E se è vero, come è vero, che parlando di canoni parlo di ciò che è verità; allora, è alla mia paradigmatica canonicità che sei diventata estranea.
Tentando un insolito quanto masochistico esercizio di memoria, qualche giorno fa appena, davanti ad un tramonto ragionavo della mia invincibile solitudine e di quel vuoto al mio fianco che è solo, spero, l'attesa del movimento che lo realizzerà. Intanto, è solo vuoto e nel vuoto, in cui oscilla fra la noia e la merda di cane quel grande pendolo che è diventata la mia vita, c'era un'assenza.
Di chi, non so ancora. Sebbene sapessi solamente che richiedeva altri due vetri quel tramonto, altri due occhi, una nuova cornice: la mente è corsa allora al tuo viso, perso nella sua vaghezza, ed a quelli che ti hanno preceduta.

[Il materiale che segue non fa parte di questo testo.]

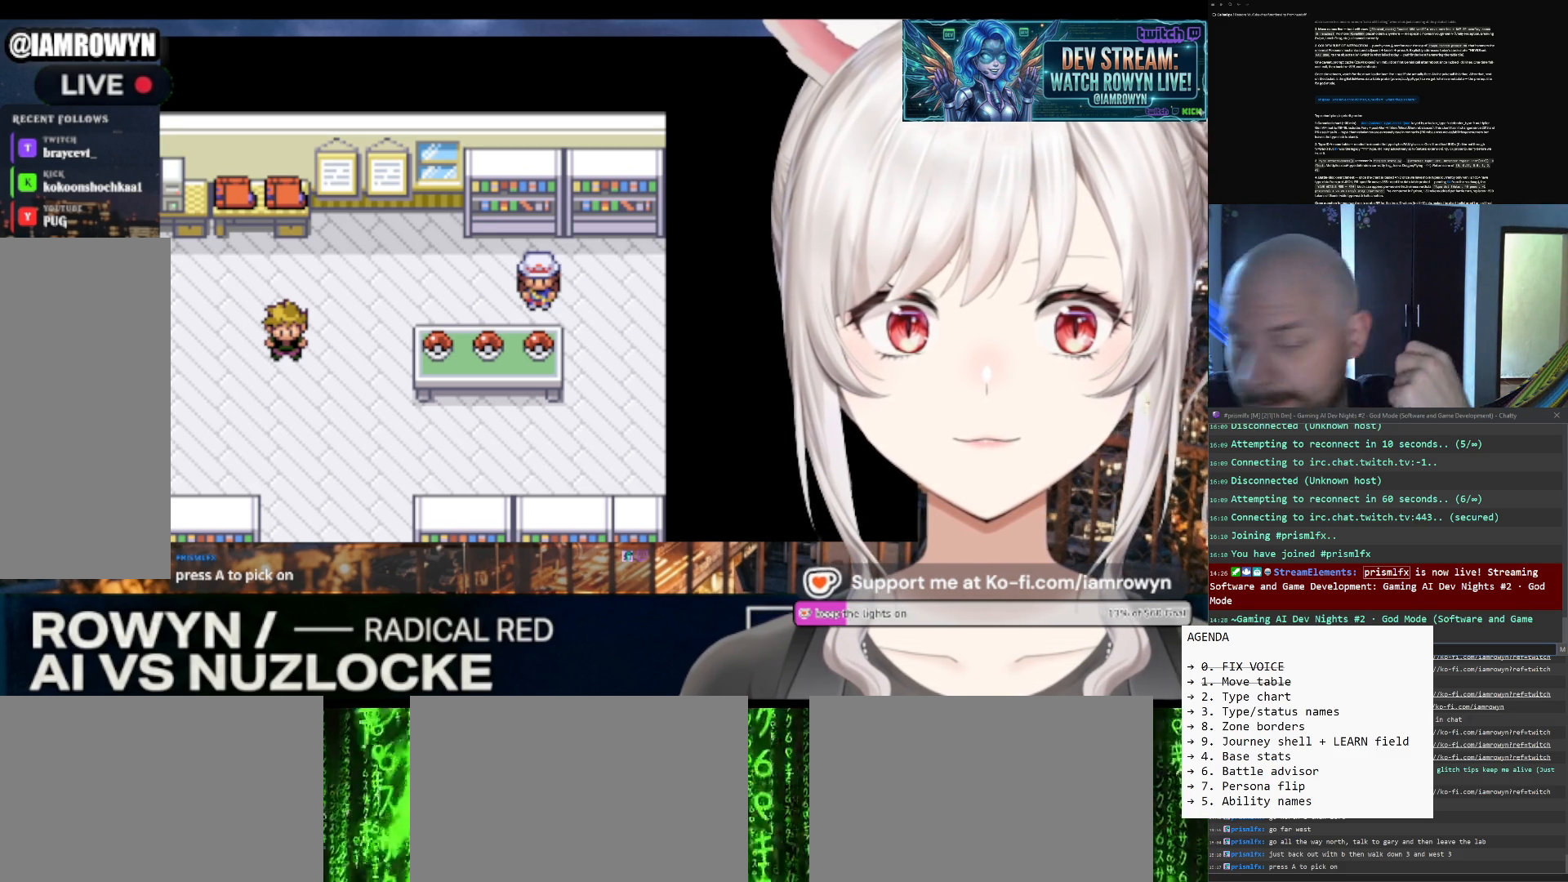
{"buttons": ["DPAD_DOWN"], "events": []}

"E so perché/ non so più immaginare il sorriso/ che c'è negli occhi tuoi/ quando non sei/ con me"
Non ti so più immaginare: non vedo più i tuoi occhi guardarmi luminosi, li ho dimenticati; non ricordo più il tuo sorriso o la tua risata modesta e femminina, nè la forma delle tue labbra o la consistenza dei tuoi baci; si offuscano quei lunghi capelli intessuti di ogni ragione per amarti.
Sempre mi son pregiato della mia infallibile memoria che incastonava imperituramente ogni dettaglio delle mie relazioni (delle mie donne, se me lo si concede): volti, eventi, numeri di telefono.
E se serbo gli eventi con gelosissima custodia è per non dimenticare a chi devo ciò che sono: dimenticarti, non spegne la mia gratitudine per il tempo in cui hai permesso che io ti significassi come l'Amore e dicessi di te più della carne che innerva le tue ossa.
Solo, che non ricordo più il tuo volto, il tuo corpo, il tuo numero. Non ricordo più il tuo numero...
...sai cosa vuol dire, una volta te lo dissi: "Vado avanti, ma non dimentico mai alcunché".
Farlo, non mi dà gioia alcuna ma è la strada che la mia corda ostinata ha trovato per tornare a vibrare nuovamente: perché non sei stata il mio primo amore ma sei quello che necessito dimenticare per andare avanti e, sappilo, non l'ho mai detto prima né, ne ho la convinzione, lo dirò più.
Sono pronto...
Ora, sei quel tepore del petto, quella fame che mi ricorda, colpevolmente, che amare è un esercizio che avrei dovuto riprendere da più di qualche tempo. Ma è anche l'unico per il quale non si è mai davvero fuori forma.